=== Task details ===
If a record holds a picture, leave the picture out; return everything else exactly.

=== Data ===
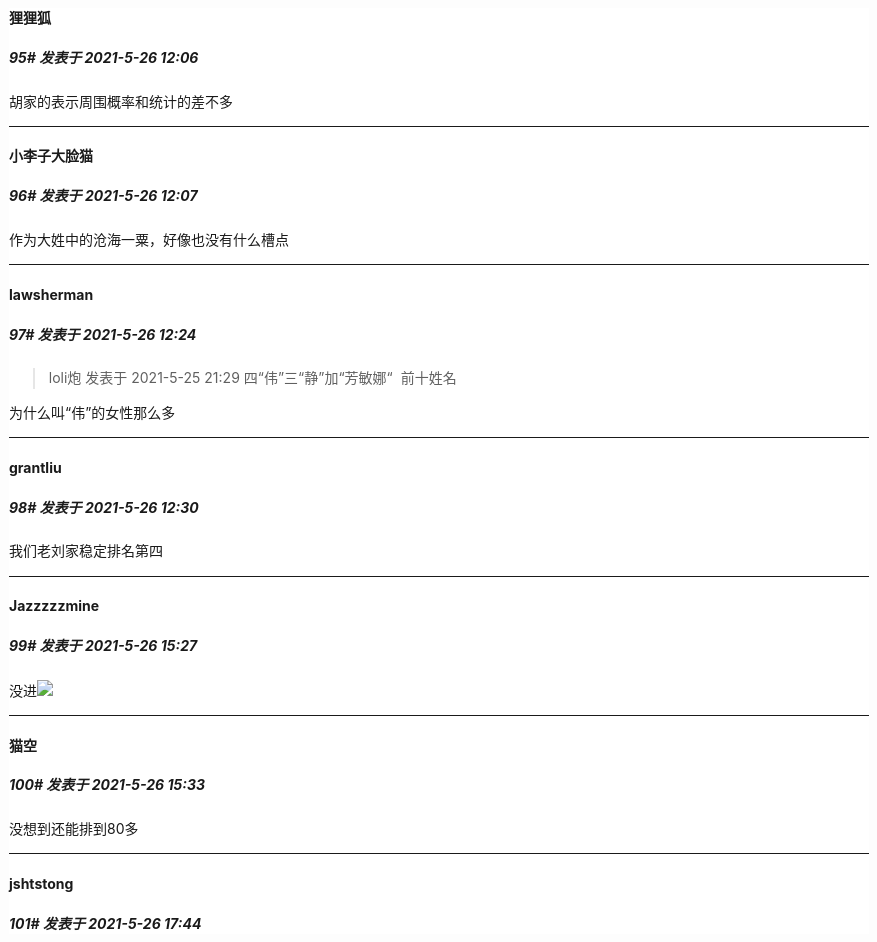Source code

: ####  狸狸狐  
##### 95#       发表于 2021-5-26 12:06


胡家的表示周围概率和统计的差不多


*****

####  小李子大脸猫  
##### 96#       发表于 2021-5-26 12:07


作为大姓中的沧海一粟，好像也没有什么槽点


                                              

*****

####  lawsherman  
##### 97#       发表于 2021-5-26 12:24


<blockquote>loli炮 发表于 2021-5-25 21:29
四“伟”三“静”加“芳敏娜“  前十姓名</blockquote>
为什么叫“伟”的女性那么多


*****

####  grantliu  
##### 98#       发表于 2021-5-26 12:30


我们老刘家稳定排名第四


*****

####  Jazzzzzmine  
##### 99#       发表于 2021-5-26 15:27


没进<img src="https://static.saraba1st.com/image/smiley/face2017/006.png" referrerpolicy="no-referrer">


*****

####  猫空  
##### 100#       发表于 2021-5-26 15:33


没想到还能排到80多


*****

####  jshtstong  
##### 101#       发表于 2021-5-26 17:44
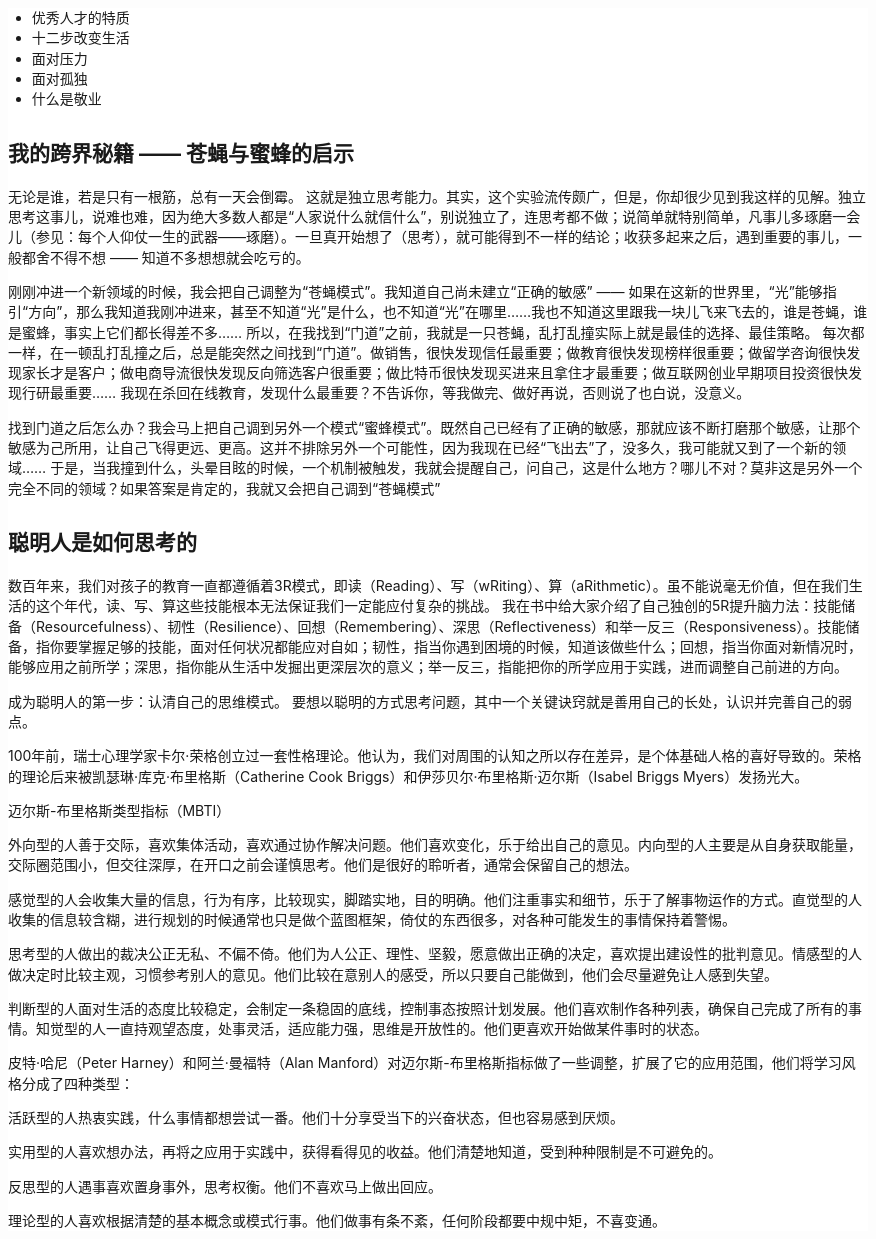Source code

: - 优秀人才的特质
- 十二步改变生活
- 面对压力
- 面对孤独
- 什么是敬业



## 我的跨界秘籍 —— 苍蝇与蜜蜂的启示

无论是谁，若是只有一根筋，总有一天会倒霉。 这就是独立思考能力。其实，这个实验流传颇广，但是，你却很少见到我这样的见解。独立思考这事儿，说难也难，因为绝大多数人都是“人家说什么就信什么”，别说独立了，连思考都不做；说简单就特别简单，凡事儿多琢磨一会儿（参见：每个人仰仗一生的武器——琢磨）。一旦真开始想了（思考），就可能得到不一样的结论；收获多起来之后，遇到重要的事儿，一般都舍不得不想 —— 知道不多想想就会吃亏的。

刚刚冲进一个新领域的时候，我会把自己调整为“苍蝇模式”。我知道自己尚未建立“正确的敏感” —— 如果在这新的世界里，“光”能够指引“方向”，那么我知道我刚冲进来，甚至不知道“光”是什么，也不知道“光”在哪里……我也不知道这里跟我一块儿飞来飞去的，谁是苍蝇，谁是蜜蜂，事实上它们都长得差不多…… 所以，在我找到“门道”之前，我就是一只苍蝇，乱打乱撞实际上就是最佳的选择、最佳策略。 每次都一样，在一顿乱打乱撞之后，总是能突然之间找到“门道”。做销售，很快发现信任最重要；做教育很快发现榜样很重要；做留学咨询很快发现家长才是客户；做电商导流很快发现反向筛选客户很重要；做比特币很快发现买进来且拿住才最重要；做互联网创业早期项目投资很快发现行研最重要…… 我现在杀回在线教育，发现什么最重要？不告诉你，等我做完、做好再说，否则说了也白说，没意义。

找到门道之后怎么办？我会马上把自己调到另外一个模式“蜜蜂模式”。既然自己已经有了正确的敏感，那就应该不断打磨那个敏感，让那个敏感为己所用，让自己飞得更远、更高。这并不排除另外一个可能性，因为我现在已经“飞出去”了，没多久，我可能就又到了一个新的领域…… 于是，当我撞到什么，头晕目眩的时候，一个机制被触发，我就会提醒自己，问自己，这是什么地方？哪儿不对？莫非这是另外一个完全不同的领域？如果答案是肯定的，我就又会把自己调到“苍蝇模式”

## 聪明人是如何思考的

数百年来，我们对孩子的教育一直都遵循着3R模式，即读（Reading）、写（wRiting）、算（aRithmetic）。虽不能说毫无价值，但在我们生活的这个年代，读、写、算这些技能根本无法保证我们一定能应付复杂的挑战。 我在书中给大家介绍了自己独创的5R提升脑力法：技能储备（Resourcefulness）、韧性（Resilience）、回想（Remembering）、深思（Reflectiveness）和举一反三（Responsiveness）。技能储备，指你要掌握足够的技能，面对任何状况都能应对自如；韧性，指当你遇到困境的时候，知道该做些什么；回想，指当你面对新情况时，能够应用之前所学；深思，指你能从生活中发掘出更深层次的意义；举一反三，指能把你的所学应用于实践，进而调整自己前进的方向。

成为聪明人的第一步：认清自己的思维模式。 要想以聪明的方式思考问题，其中一个关键诀窍就是善用自己的长处，认识并完善自己的弱点。

100年前，瑞士心理学家卡尔·荣格创立过一套性格理论。他认为，我们对周围的认知之所以存在差异，是个体基础人格的喜好导致的。荣格的理论后来被凯瑟琳·库克·布里格斯（Catherine Cook Briggs）和伊莎贝尔·布里格斯·迈尔斯（Isabel Briggs Myers）发扬光大。

迈尔斯-布里格斯类型指标（MBTI）

外向型的人善于交际，喜欢集体活动，喜欢通过协作解决问题。他们喜欢变化，乐于给出自己的意见。内向型的人主要是从自身获取能量，交际圈范围小，但交往深厚，在开口之前会谨慎思考。他们是很好的聆听者，通常会保留自己的想法。

感觉型的人会收集大量的信息，行为有序，比较现实，脚踏实地，目的明确。他们注重事实和细节，乐于了解事物运作的方式。直觉型的人收集的信息较含糊，进行规划的时候通常也只是做个蓝图框架，倚仗的东西很多，对各种可能发生的事情保持着警惕。

思考型的人做出的裁决公正无私、不偏不倚。他们为人公正、理性、坚毅，愿意做出正确的决定，喜欢提出建设性的批判意见。情感型的人做决定时比较主观，习惯参考别人的意见。他们比较在意别人的感受，所以只要自己能做到，他们会尽量避免让人感到失望。

判断型的人面对生活的态度比较稳定，会制定一条稳固的底线，控制事态按照计划发展。他们喜欢制作各种列表，确保自己完成了所有的事情。知觉型的人一直持观望态度，处事灵活，适应能力强，思维是开放性的。他们更喜欢开始做某件事时的状态。

皮特·哈尼（Peter Harney）和阿兰·曼福特（Alan Manford）对迈尔斯-布里格斯指标做了一些调整，扩展了它的应用范围，他们将学习风格分成了四种类型：

活跃型的人热衷实践，什么事情都想尝试一番。他们十分享受当下的兴奋状态，但也容易感到厌烦。

实用型的人喜欢想办法，再将之应用于实践中，获得看得见的收益。他们清楚地知道，受到种种限制是不可避免的。

反思型的人遇事喜欢置身事外，思考权衡。他们不喜欢马上做出回应。

理论型的人喜欢根据清楚的基本概念或模式行事。他们做事有条不紊，任何阶段都要中规中矩，不喜变通。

=== Result of the exercise ===
Source code

: ####  狸狸狐  
##### 95#       发表于 2021-5-26 12:06


胡家的表示周围概率和统计的差不多


*****

####  小李子大脸猫  
##### 96#       发表于 2021-5-26 12:07


作为大姓中的沧海一粟，好像也没有什么槽点


                                              

*****

####  lawsherman  
##### 97#       发表于 2021-5-26 12:24


<blockquote>loli炮 发表于 2021-5-25 21:29
四“伟”三“静”加“芳敏娜“  前十姓名</blockquote>
为什么叫“伟”的女性那么多


*****

####  grantliu  
##### 98#       发表于 2021-5-26 12:30


我们老刘家稳定排名第四


*****

####  Jazzzzzmine  
##### 99#       发表于 2021-5-26 15:27


没进<img src="https://static.saraba1st.com/image/smiley/face2017/006.png" referrerpolicy="no-referrer">


*****

####  猫空  
##### 100#       发表于 2021-5-26 15:33


没想到还能排到80多


*****

####  jshtstong  
##### 101#       发表于 2021-5-26 17:44
Source code

: - 优秀人才的特质
- 十二步改变生活
- 面对压力
- 面对孤独
- 什么是敬业



## 我的跨界秘籍 —— 苍蝇与蜜蜂的启示

无论是谁，若是只有一根筋，总有一天会倒霉。 这就是独立思考能力。其实，这个实验流传颇广，但是，你却很少见到我这样的见解。独立思考这事儿，说难也难，因为绝大多数人都是“人家说什么就信什么”，别说独立了，连思考都不做；说简单就特别简单，凡事儿多琢磨一会儿（参见：每个人仰仗一生的武器——琢磨）。一旦真开始想了（思考），就可能得到不一样的结论；收获多起来之后，遇到重要的事儿，一般都舍不得不想 —— 知道不多想想就会吃亏的。

刚刚冲进一个新领域的时候，我会把自己调整为“苍蝇模式”。我知道自己尚未建立“正确的敏感” —— 如果在这新的世界里，“光”能够指引“方向”，那么我知道我刚冲进来，甚至不知道“光”是什么，也不知道“光”在哪里……我也不知道这里跟我一块儿飞来飞去的，谁是苍蝇，谁是蜜蜂，事实上它们都长得差不多…… 所以，在我找到“门道”之前，我就是一只苍蝇，乱打乱撞实际上就是最佳的选择、最佳策略。 每次都一样，在一顿乱打乱撞之后，总是能突然之间找到“门道”。做销售，很快发现信任最重要；做教育很快发现榜样很重要；做留学咨询很快发现家长才是客户；做电商导流很快发现反向筛选客户很重要；做比特币很快发现买进来且拿住才最重要；做互联网创业早期项目投资很快发现行研最重要…… 我现在杀回在线教育，发现什么最重要？不告诉你，等我做完、做好再说，否则说了也白说，没意义。

找到门道之后怎么办？我会马上把自己调到另外一个模式“蜜蜂模式”。既然自己已经有了正确的敏感，那就应该不断打磨那个敏感，让那个敏感为己所用，让自己飞得更远、更高。这并不排除另外一个可能性，因为我现在已经“飞出去”了，没多久，我可能就又到了一个新的领域…… 于是，当我撞到什么，头晕目眩的时候，一个机制被触发，我就会提醒自己，问自己，这是什么地方？哪儿不对？莫非这是另外一个完全不同的领域？如果答案是肯定的，我就又会把自己调到“苍蝇模式”

## 聪明人是如何思考的

数百年来，我们对孩子的教育一直都遵循着3R模式，即读（Reading）、写（wRiting）、算（aRithmetic）。虽不能说毫无价值，但在我们生活的这个年代，读、写、算这些技能根本无法保证我们一定能应付复杂的挑战。 我在书中给大家介绍了自己独创的5R提升脑力法：技能储备（Resourcefulness）、韧性（Resilience）、回想（Remembering）、深思（Reflectiveness）和举一反三（Responsiveness）。技能储备，指你要掌握足够的技能，面对任何状况都能应对自如；韧性，指当你遇到困境的时候，知道该做些什么；回想，指当你面对新情况时，能够应用之前所学；深思，指你能从生活中发掘出更深层次的意义；举一反三，指能把你的所学应用于实践，进而调整自己前进的方向。

成为聪明人的第一步：认清自己的思维模式。 要想以聪明的方式思考问题，其中一个关键诀窍就是善用自己的长处，认识并完善自己的弱点。

100年前，瑞士心理学家卡尔·荣格创立过一套性格理论。他认为，我们对周围的认知之所以存在差异，是个体基础人格的喜好导致的。荣格的理论后来被凯瑟琳·库克·布里格斯（Catherine Cook Briggs）和伊莎贝尔·布里格斯·迈尔斯（Isabel Briggs Myers）发扬光大。

迈尔斯-布里格斯类型指标（MBTI）

外向型的人善于交际，喜欢集体活动，喜欢通过协作解决问题。他们喜欢变化，乐于给出自己的意见。内向型的人主要是从自身获取能量，交际圈范围小，但交往深厚，在开口之前会谨慎思考。他们是很好的聆听者，通常会保留自己的想法。

感觉型的人会收集大量的信息，行为有序，比较现实，脚踏实地，目的明确。他们注重事实和细节，乐于了解事物运作的方式。直觉型的人收集的信息较含糊，进行规划的时候通常也只是做个蓝图框架，倚仗的东西很多，对各种可能发生的事情保持着警惕。

思考型的人做出的裁决公正无私、不偏不倚。他们为人公正、理性、坚毅，愿意做出正确的决定，喜欢提出建设性的批判意见。情感型的人做决定时比较主观，习惯参考别人的意见。他们比较在意别人的感受，所以只要自己能做到，他们会尽量避免让人感到失望。

判断型的人面对生活的态度比较稳定，会制定一条稳固的底线，控制事态按照计划发展。他们喜欢制作各种列表，确保自己完成了所有的事情。知觉型的人一直持观望态度，处事灵活，适应能力强，思维是开放性的。他们更喜欢开始做某件事时的状态。

皮特·哈尼（Peter Harney）和阿兰·曼福特（Alan Manford）对迈尔斯-布里格斯指标做了一些调整，扩展了它的应用范围，他们将学习风格分成了四种类型：

活跃型的人热衷实践，什么事情都想尝试一番。他们十分享受当下的兴奋状态，但也容易感到厌烦。

实用型的人喜欢想办法，再将之应用于实践中，获得看得见的收益。他们清楚地知道，受到种种限制是不可避免的。

反思型的人遇事喜欢置身事外，思考权衡。他们不喜欢马上做出回应。

理论型的人喜欢根据清楚的基本概念或模式行事。他们做事有条不紊，任何阶段都要中规中矩，不喜变通。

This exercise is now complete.